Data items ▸
════
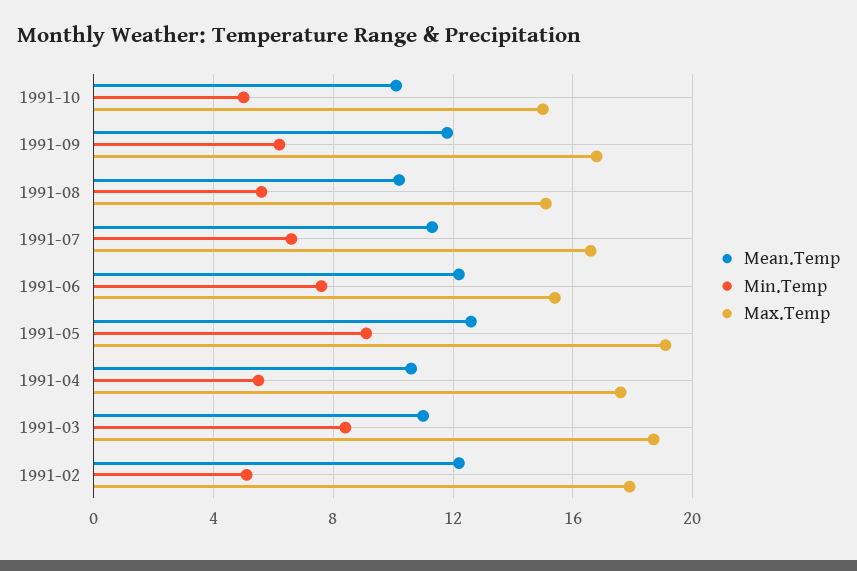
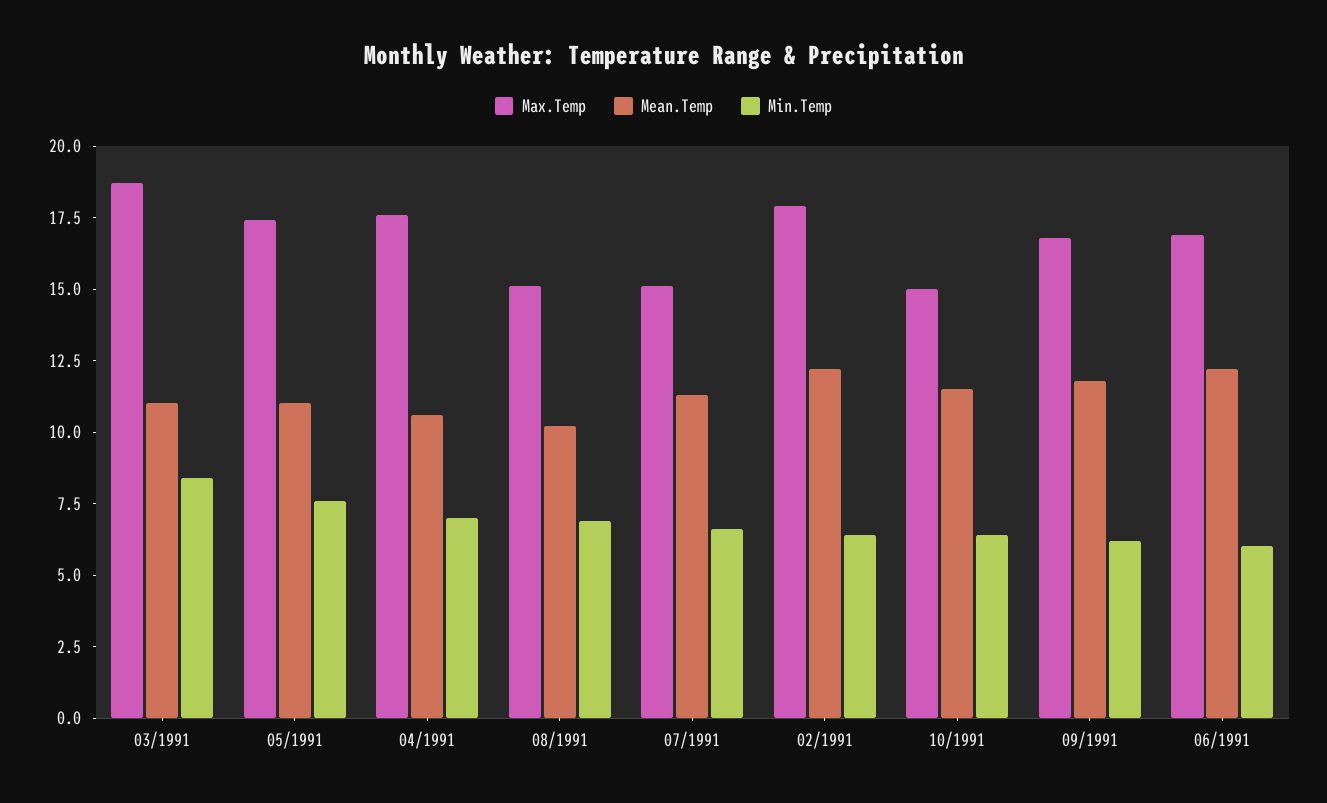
  {
    "Mean.Temp": {
-     "1991-10": 10,
+     "1991-10": 11.5,
      "1991-09": 12,
      "1991-08": 10,
      "1991-07": 11.5,
      "1991-06": 12,
-     "1991-05": 12.5,
+     "1991-05": 11,
      "1991-04": 10.5,
      "1991-03": 11,
      "1991-02": 12
    },
    "Min.Temp": {
-     "1991-10": 5,
+     "1991-10": 6.5,
      "1991-09": 6,
-     "1991-08": 5.5,
+     "1991-08": 7,
      "1991-07": 6.5,
-     "1991-06": 7.5,
+     "1991-06": 6,
-     "1991-05": 9,
+     "1991-05": 7.5,
-     "1991-04": 5.5,
+     "1991-04": 7,
      "1991-03": 8.5,
-     "1991-02": 5
+     "1991-02": 6.5
    },
    "Max.Temp": {
      "1991-10": 15,
      "1991-09": 17,
      "1991-08": 15,
-     "1991-07": 16.5,
+     "1991-07": 15,
-     "1991-06": 15.5,
+     "1991-06": 17,
-     "1991-05": 19,
+     "1991-05": 17.5,
      "1991-04": 17.5,
      "1991-03": 18.5,
      "1991-02": 18
    }
  }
════
Problem details ▸
An exact restatement of every record is required. Omit the images.

Answer to this task ▸
  {
    "Mean.Temp": {
-     "1991-10": 10,
+     "1991-10": 11.5,
      "1991-09": 12,
      "1991-08": 10,
      "1991-07": 11.5,
      "1991-06": 12,
-     "1991-05": 12.5,
+     "1991-05": 11,
      "1991-04": 10.5,
      "1991-03": 11,
      "1991-02": 12
    },
    "Min.Temp": {
-     "1991-10": 5,
+     "1991-10": 6.5,
      "1991-09": 6,
-     "1991-08": 5.5,
+     "1991-08": 7,
      "1991-07": 6.5,
-     "1991-06": 7.5,
+     "1991-06": 6,
-     "1991-05": 9,
+     "1991-05": 7.5,
-     "1991-04": 5.5,
+     "1991-04": 7,
      "1991-03": 8.5,
-     "1991-02": 5
+     "1991-02": 6.5
    },
    "Max.Temp": {
      "1991-10": 15,
      "1991-09": 17,
      "1991-08": 15,
-     "1991-07": 16.5,
+     "1991-07": 15,
-     "1991-06": 15.5,
+     "1991-06": 17,
-     "1991-05": 19,
+     "1991-05": 17.5,
      "1991-04": 17.5,
      "1991-03": 18.5,
      "1991-02": 18
    }
  }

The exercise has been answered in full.